Opus tackles the challenge of generating and optimizing complex, industry-grade Workflows by integrating an explicit Workflow Intention with a Work Knowledge Graph to drive a fine-tuned Large Work Model that produces DAGs of Tasks and Instructions. The framework couples intention-driven generation with graph-based knowledge retrieval, then optimizes candidate workflows via a concrete cost model and a modified shortest-path algorithm, achieving auditable, semantically aligned workflows. In a Medical Coding use case, Opus Alpha 1 Large and Small outperform state-of-the-art LLMs by substantial margins across semantic and structural metrics, demonstrating the value of knowledge injection and intention formalization for regulated domains. The approach offers practical implications for cost reduction and quality improvement in BPO by enabling context-aware, executable workflows that integrate human expert reviews when needed, with a pathway toward scalable, production-grade deployment.

Abstract

This paper introduces Opus, a novel framework for generating and optimizing Workflows tailored to complex Business Process Outsourcing (BPO) use cases, focusing on cost reduction and quality enhancement while adhering to established industry processes and operational constraints.

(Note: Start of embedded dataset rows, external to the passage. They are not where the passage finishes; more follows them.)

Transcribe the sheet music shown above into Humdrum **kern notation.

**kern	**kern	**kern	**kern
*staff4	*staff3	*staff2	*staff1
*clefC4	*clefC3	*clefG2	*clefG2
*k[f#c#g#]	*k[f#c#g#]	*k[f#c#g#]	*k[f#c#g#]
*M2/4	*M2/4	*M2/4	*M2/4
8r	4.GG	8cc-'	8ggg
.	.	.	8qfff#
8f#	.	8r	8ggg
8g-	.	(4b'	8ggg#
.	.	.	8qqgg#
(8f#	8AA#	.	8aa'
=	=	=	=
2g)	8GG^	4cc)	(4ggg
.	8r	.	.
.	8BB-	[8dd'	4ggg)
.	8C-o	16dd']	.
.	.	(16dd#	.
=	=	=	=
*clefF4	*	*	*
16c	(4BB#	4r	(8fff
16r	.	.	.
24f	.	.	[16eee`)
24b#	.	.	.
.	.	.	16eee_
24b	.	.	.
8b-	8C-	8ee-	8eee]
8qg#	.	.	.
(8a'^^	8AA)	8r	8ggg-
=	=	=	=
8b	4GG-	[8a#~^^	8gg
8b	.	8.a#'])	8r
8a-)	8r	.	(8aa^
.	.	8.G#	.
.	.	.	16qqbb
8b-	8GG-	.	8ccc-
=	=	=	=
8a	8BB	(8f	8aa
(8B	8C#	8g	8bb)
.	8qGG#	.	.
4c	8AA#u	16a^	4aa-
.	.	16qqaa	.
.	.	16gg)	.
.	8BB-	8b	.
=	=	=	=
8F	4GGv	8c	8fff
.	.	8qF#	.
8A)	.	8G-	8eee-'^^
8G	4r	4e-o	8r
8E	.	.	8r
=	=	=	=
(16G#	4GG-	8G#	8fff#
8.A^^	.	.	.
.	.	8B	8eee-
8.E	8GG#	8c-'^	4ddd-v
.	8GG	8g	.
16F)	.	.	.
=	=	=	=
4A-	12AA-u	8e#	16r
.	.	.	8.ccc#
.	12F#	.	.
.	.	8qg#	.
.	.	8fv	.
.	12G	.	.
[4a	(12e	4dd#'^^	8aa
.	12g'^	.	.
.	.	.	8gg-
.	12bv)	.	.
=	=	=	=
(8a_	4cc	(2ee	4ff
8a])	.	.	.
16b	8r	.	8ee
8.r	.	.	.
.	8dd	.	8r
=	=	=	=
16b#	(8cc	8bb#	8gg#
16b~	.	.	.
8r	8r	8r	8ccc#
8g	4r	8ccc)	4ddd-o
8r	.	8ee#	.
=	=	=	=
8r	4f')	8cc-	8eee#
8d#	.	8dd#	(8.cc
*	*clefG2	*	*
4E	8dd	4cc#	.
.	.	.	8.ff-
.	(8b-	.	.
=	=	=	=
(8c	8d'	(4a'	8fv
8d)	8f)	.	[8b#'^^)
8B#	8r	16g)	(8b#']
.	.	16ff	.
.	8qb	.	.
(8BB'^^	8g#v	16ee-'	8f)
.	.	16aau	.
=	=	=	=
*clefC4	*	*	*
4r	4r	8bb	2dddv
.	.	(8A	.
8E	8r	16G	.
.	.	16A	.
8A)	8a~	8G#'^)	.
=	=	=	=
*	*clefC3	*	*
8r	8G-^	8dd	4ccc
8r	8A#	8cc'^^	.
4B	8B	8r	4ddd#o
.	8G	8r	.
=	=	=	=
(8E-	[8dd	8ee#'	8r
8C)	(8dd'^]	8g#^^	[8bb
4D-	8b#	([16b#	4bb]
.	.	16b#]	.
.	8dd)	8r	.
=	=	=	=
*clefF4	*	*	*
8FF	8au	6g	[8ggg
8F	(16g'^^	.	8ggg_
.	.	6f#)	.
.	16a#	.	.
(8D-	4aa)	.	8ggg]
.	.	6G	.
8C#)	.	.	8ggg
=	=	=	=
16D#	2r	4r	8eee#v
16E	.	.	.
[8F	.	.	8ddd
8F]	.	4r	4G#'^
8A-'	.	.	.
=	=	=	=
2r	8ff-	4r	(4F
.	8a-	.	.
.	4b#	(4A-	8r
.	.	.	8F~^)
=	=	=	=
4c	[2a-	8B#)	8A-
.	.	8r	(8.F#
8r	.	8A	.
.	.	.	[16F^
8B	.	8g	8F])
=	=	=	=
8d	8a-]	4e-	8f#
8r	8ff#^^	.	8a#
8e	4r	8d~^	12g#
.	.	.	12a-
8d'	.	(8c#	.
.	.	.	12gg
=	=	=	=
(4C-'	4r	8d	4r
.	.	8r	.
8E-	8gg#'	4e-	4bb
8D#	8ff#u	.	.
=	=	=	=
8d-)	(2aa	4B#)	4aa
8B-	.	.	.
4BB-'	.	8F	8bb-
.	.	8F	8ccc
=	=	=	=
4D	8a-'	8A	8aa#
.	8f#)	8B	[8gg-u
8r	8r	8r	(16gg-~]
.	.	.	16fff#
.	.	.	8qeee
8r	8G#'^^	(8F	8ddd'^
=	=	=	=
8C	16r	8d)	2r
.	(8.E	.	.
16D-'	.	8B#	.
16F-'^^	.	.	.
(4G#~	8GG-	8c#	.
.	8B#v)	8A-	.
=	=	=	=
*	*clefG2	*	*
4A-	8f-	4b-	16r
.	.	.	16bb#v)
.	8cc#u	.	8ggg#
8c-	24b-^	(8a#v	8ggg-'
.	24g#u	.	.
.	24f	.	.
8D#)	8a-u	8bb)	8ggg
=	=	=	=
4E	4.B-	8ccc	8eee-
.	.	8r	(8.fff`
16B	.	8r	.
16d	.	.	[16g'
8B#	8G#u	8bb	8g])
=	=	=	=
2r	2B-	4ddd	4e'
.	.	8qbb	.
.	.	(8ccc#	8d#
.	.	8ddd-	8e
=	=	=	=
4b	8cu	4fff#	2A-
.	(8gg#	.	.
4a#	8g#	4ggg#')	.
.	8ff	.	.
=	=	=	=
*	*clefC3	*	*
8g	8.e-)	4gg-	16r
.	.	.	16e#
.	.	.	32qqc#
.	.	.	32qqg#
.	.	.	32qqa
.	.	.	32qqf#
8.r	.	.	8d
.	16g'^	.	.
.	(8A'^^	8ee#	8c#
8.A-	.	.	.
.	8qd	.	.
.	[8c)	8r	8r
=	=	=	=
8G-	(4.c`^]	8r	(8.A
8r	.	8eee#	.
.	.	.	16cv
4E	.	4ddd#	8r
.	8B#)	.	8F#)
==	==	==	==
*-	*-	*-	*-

Our approach generates executable Workflows from Intention, defined as the alignment of Client Input, Client Output, and Process Context. These Workflows are represented as Directed Acyclic Graphs (DAGs), with nodes as Tasks consisting of sequences of executable Instructions, including tools and human expert reviews. We adopt a two-phase methodology: Workflow Generation and Workflow Optimization. In the Generation phase, Workflows are generated using a Large Work Model (LWM) informed by a Work Knowledge Graph (WKG) that encodes domain-specific procedural and operational knowledge. In the Optimization phase, Workflows are transformed into Workflow Graphs (WFGs), where optimal Workflows are determined through path optimization. Our experiments demonstrate that state-of-the-art Large Language Models (LLMs) face challenges in reliably retrieving detailed process data as well as generating industry-compliant workflows. The key contributions of this paper include integrating a Work Knowledge Graph (WKG) into a Large Work Model (LWM) to enable the generation of context-aware, semantically aligned, structured and auditable Workflows. It further introduces a two-phase approach that combines Workflow Generation from Intention with graph-based Workflow Optimization. Finally, we present Opus Alpha 1 Large and Opus Alpha 1 Small that outperform state-of-the-art LLMs by 38% and 29% respectively in Workflow Generation for a Medical Coding use case.

Paper Structure

This paper contains 46 sections, 13 equations, 4 figures, 1 table, 2 algorithms.

Figures (4)

  • Figure 1: Workflow Generation and Optimization
  • Figure 2: Comparison of Opus Alpha 1 Large and Opus Alpha 1 Small to the top performing state-of-the-art LLMs across the metrics on the Medical Coding use case.
  • Figure 3: Medical Coding Opus Reference Workflow — simplified view
  • Figure 4: State-of-the-art LLMs performance across the metrics on the Medical Coding use case.